More than spending: Markets expect a Democrat-controlled Senate would result in higher tax rates and increased regulation.  Those twin headwinds would increase under a blue wave scenario.  Joe Biden is characterized as a ‘moderate’ Democrat who’s campaigning on a tax plan that would deliver: 1) corporate tax rate increase from 21% to 28%; 2) the 12.4% payroll tax that currently only applies to earned income under $137,000 would be expanded to include all income over $400,000 as well; 2) the top marginal rate for individuals would increase +2.6% to 39.6%; 3) households making over $1,000,000 would have their long-term capital gains and qualified dividends taxed as ordinary income; 4) the step-up in basis, which revalues assets to the time of inheritance without incurring a tax liability would be eliminated and; 5) the Biden-Sanders Unity Task Force proposed raising estate taxes to the ‘historical norm,’ which could mean the current lifetime exemption of $11.58 million for individuals ($23.6 million for married couples) would be cut to ~$5.5 million ($11 million is married) or even lower.  A Democrat sweep would make Ron Wyden the majority ranking member of the Senate Finance Committee.  And Senator Wyden has proposed a ‘mark-to market’ plan that would tax the unrealized capital gains of the highest-earning taxpayers annually, at ordinary income tax rates.  If ‘highest-earning taxpayers’ refers to the highest Federal tax bracket, this rule would apply to individuals earning over $518,400 a year (married filing jointly earning over $622,050).  

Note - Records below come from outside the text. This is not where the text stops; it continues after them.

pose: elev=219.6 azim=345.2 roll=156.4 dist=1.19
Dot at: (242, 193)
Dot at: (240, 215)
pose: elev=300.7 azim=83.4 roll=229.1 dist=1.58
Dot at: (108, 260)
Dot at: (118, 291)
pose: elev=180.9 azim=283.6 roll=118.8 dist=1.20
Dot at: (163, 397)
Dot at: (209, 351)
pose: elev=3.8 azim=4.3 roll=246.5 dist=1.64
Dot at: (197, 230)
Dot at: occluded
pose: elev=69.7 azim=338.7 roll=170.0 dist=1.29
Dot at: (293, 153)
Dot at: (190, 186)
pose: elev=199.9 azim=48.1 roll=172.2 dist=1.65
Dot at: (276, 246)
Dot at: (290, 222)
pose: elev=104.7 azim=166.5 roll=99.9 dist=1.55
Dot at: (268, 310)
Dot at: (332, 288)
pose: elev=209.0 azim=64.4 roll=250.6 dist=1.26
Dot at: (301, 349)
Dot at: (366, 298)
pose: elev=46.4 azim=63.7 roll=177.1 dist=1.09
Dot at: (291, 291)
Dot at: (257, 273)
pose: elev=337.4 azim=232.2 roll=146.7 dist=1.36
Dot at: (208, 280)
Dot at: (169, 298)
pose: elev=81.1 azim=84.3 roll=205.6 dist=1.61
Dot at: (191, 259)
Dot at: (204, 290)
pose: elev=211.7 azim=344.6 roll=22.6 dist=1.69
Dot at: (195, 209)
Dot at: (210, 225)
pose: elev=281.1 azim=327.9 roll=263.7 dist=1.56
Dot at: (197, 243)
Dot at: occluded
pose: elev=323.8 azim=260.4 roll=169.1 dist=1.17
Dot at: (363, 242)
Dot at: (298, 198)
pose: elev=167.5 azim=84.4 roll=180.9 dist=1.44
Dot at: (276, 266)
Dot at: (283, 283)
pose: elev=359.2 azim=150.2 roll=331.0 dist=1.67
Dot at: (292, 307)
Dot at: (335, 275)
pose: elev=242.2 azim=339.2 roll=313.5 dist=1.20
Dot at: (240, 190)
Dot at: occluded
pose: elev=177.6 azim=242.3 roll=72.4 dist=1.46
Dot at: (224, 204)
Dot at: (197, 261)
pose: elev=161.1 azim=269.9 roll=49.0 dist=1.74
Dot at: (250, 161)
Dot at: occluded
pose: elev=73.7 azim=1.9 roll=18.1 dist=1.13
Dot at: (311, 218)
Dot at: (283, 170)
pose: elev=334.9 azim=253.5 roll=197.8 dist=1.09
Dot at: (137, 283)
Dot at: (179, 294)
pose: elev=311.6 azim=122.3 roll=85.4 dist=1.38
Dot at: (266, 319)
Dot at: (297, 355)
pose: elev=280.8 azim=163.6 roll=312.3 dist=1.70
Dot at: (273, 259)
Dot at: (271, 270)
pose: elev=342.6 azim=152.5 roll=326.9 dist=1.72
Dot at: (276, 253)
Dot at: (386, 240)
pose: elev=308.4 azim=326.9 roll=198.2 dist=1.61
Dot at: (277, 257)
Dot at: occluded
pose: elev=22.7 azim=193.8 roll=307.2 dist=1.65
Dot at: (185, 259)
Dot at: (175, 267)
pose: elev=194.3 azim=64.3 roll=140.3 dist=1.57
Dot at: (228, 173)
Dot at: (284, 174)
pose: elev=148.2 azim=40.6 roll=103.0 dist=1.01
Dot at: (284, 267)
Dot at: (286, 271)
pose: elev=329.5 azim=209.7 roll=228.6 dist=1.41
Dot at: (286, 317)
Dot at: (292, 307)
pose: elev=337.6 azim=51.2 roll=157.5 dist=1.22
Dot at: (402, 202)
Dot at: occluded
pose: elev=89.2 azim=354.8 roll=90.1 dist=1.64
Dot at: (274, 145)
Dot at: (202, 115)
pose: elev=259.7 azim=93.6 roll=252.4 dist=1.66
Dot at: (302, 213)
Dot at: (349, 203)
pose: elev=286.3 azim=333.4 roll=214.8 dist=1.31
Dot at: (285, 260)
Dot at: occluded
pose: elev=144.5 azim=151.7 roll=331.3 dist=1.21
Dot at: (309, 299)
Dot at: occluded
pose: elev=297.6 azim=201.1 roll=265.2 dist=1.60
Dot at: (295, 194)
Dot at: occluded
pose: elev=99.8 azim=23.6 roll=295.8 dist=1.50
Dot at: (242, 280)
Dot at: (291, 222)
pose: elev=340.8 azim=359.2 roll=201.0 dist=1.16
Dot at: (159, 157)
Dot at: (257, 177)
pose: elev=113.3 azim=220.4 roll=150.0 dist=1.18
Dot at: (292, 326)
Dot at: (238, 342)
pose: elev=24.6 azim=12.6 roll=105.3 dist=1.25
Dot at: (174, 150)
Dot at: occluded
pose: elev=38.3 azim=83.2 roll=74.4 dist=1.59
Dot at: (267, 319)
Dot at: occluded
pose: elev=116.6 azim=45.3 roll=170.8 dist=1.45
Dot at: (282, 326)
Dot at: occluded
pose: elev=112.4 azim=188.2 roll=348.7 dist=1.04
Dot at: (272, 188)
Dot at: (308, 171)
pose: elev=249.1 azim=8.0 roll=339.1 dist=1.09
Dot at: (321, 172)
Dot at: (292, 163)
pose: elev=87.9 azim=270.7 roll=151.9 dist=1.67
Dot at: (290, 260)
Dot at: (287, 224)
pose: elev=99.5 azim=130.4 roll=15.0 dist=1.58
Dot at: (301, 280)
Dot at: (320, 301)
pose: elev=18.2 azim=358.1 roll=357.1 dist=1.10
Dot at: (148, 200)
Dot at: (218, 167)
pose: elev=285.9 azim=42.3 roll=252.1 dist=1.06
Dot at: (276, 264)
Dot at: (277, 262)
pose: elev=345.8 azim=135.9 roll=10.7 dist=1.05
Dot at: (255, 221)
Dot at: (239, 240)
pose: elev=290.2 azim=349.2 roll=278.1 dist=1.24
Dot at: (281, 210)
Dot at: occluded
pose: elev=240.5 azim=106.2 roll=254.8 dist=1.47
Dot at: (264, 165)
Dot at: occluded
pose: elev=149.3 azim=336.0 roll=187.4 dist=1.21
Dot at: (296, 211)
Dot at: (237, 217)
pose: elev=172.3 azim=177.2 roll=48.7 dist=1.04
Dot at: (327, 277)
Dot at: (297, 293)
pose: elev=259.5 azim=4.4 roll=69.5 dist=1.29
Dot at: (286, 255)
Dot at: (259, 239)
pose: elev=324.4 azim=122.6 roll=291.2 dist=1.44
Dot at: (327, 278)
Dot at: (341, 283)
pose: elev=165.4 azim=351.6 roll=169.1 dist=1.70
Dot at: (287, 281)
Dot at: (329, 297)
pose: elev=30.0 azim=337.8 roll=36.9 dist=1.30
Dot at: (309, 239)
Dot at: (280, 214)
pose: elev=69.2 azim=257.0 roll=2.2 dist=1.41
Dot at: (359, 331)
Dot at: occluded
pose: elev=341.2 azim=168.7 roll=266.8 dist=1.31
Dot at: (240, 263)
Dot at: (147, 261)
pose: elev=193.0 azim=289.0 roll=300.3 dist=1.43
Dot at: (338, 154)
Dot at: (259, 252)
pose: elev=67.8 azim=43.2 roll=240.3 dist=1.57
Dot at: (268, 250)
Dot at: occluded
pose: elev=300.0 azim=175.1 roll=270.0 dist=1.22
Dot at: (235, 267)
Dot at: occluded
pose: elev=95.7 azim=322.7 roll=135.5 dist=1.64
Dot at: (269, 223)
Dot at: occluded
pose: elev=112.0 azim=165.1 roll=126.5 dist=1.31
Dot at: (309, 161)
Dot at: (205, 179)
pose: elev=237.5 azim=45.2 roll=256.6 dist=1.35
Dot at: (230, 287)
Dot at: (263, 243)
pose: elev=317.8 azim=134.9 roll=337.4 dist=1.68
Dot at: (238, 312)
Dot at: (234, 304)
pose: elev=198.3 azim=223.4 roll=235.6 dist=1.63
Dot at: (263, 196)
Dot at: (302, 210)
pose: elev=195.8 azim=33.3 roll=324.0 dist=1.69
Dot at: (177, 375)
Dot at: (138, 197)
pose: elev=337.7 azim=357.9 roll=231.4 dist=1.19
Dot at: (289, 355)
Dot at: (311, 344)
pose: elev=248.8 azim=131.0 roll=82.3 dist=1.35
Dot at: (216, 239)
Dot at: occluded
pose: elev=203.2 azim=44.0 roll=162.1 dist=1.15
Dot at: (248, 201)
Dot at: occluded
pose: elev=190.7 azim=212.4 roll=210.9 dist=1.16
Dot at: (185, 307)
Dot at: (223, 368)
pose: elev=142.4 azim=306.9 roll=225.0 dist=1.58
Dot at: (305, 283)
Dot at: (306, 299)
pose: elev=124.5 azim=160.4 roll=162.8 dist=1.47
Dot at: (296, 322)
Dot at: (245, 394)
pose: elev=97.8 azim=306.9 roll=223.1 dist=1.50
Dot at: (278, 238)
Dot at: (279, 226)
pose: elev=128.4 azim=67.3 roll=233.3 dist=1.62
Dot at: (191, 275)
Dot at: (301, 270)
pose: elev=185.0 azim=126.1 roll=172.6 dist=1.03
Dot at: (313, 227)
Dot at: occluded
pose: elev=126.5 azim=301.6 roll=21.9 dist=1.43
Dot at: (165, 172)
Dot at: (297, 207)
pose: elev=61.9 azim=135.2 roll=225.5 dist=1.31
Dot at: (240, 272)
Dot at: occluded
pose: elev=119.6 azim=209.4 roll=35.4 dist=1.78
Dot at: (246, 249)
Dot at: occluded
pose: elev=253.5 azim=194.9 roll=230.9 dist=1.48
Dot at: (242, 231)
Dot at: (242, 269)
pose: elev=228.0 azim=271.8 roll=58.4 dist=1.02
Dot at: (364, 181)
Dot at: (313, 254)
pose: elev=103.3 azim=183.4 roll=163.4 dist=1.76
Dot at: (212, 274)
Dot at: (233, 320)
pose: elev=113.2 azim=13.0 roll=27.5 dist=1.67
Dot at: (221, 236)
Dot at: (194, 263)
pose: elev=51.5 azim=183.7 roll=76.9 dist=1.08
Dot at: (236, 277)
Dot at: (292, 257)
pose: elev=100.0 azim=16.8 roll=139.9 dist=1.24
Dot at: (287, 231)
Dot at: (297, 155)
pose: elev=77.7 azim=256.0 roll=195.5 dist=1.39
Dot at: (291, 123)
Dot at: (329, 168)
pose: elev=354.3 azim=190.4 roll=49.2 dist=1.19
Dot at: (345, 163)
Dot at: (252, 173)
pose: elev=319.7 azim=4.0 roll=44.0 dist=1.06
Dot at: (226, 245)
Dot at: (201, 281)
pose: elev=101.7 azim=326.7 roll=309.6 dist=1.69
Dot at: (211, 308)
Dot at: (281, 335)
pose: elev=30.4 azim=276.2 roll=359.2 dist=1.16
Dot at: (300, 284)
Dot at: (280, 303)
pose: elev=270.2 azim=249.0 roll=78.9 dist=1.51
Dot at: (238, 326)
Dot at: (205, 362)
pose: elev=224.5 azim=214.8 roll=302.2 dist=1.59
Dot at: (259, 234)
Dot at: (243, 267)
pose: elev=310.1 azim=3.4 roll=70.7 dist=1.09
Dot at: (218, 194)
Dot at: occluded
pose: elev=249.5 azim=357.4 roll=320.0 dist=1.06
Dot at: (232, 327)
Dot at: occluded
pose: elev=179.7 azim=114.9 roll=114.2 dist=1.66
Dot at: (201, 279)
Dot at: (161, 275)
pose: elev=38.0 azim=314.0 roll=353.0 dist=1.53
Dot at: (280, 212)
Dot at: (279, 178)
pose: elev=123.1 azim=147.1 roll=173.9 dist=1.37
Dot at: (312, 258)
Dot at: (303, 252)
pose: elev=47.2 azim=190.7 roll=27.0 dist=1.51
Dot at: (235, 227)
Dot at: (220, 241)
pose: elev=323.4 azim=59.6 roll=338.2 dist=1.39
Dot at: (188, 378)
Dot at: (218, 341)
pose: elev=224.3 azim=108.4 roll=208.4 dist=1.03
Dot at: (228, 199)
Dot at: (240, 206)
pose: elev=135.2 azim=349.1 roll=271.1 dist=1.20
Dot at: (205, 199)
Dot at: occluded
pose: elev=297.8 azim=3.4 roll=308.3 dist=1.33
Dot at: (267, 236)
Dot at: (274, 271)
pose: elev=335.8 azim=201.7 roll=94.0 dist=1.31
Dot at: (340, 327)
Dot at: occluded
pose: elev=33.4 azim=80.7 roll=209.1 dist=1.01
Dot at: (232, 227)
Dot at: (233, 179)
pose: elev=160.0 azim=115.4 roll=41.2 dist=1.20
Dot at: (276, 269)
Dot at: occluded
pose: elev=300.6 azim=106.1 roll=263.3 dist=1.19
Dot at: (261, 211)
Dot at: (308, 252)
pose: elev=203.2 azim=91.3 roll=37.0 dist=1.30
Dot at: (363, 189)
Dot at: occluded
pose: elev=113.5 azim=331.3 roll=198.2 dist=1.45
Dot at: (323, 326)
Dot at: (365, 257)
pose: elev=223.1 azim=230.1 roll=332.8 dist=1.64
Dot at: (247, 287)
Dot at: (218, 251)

More than taxes: The Biden-Sanders unity committee whitepaper has proposed a public health care option administered by the Federal government, with automatic enrollment for the ~5m Americans who find themselves in a coverage gap between their own states’ Medicaid eligibility and current ACA subsidies.  Sounds harmless enough, but the white paper goes on to say the public option will be made available to all Americans.  With this, you have to consider arbitrarily low, uneconomical government reimbursement rates that would cannibalize ACA enrollment almost immediately and employer group enrollment over time. The key word in the prior sentence is ‘uneconomical.’  Also consider that Health Care is the largest sector of the US economy.  A blue-wave scenario that includes an end of the Senate filibuster rule, could push the concept dangerously close to reality.